(Data visualization images)
*** Block opens ***
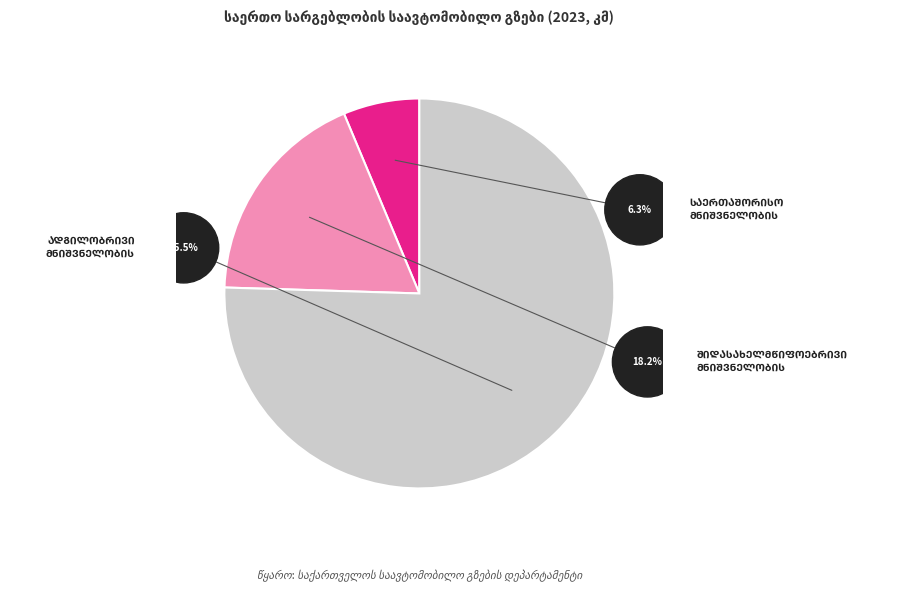

How many segments does this pie chart have?

3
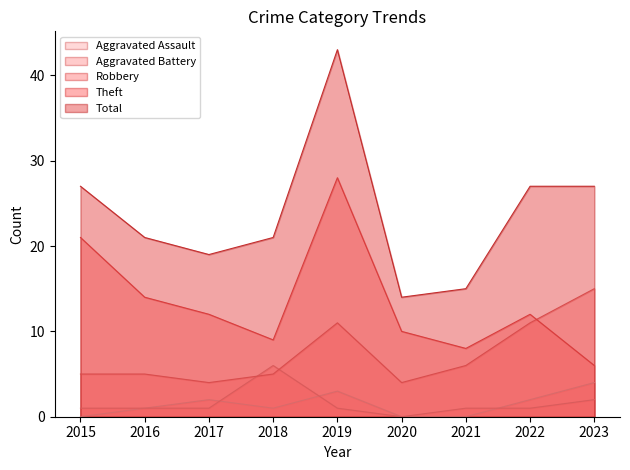

At which category does Aggravated Battery reach its first local valley?

2020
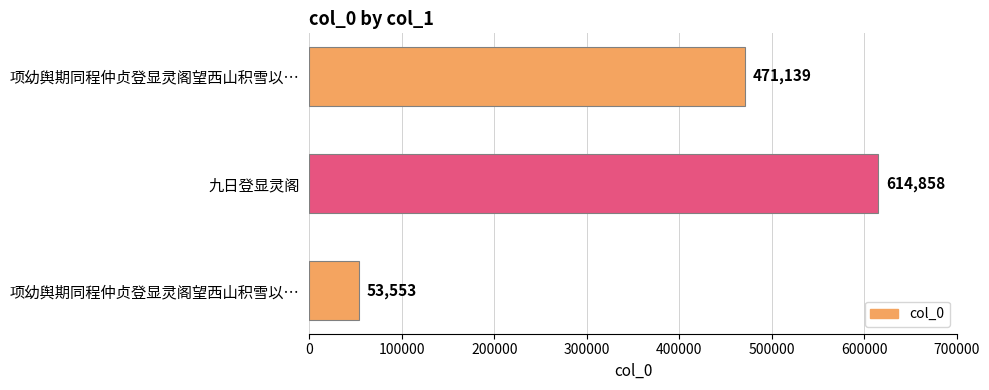

Are the bars horizontal?

Yes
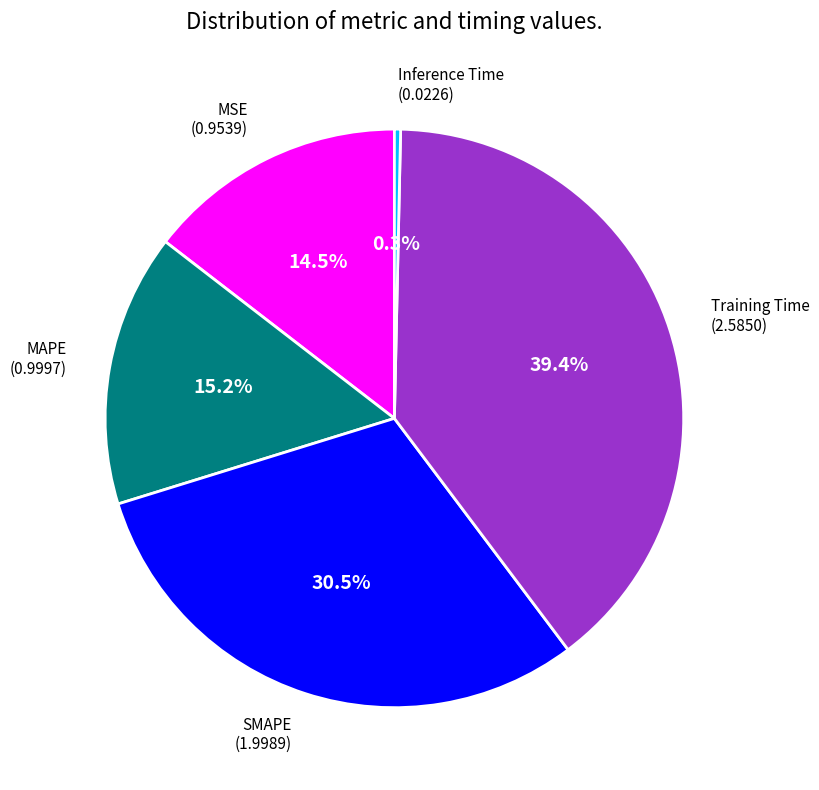

Is there a majority slice in this chart?

No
*** Block closes ***
[PROBLEM]: Swap each "chart" in the rows above for "graph" and write the rows out again with nothing else changed. Omit the pictures.

[RESPONSE TO THE EXERCISE]:
How many segments does this pie graph have?

3

At which category does Aggravated Battery reach its first local valley?

2020

Are the bars horizontal?

Yes

Is there a majority slice in this graph?

No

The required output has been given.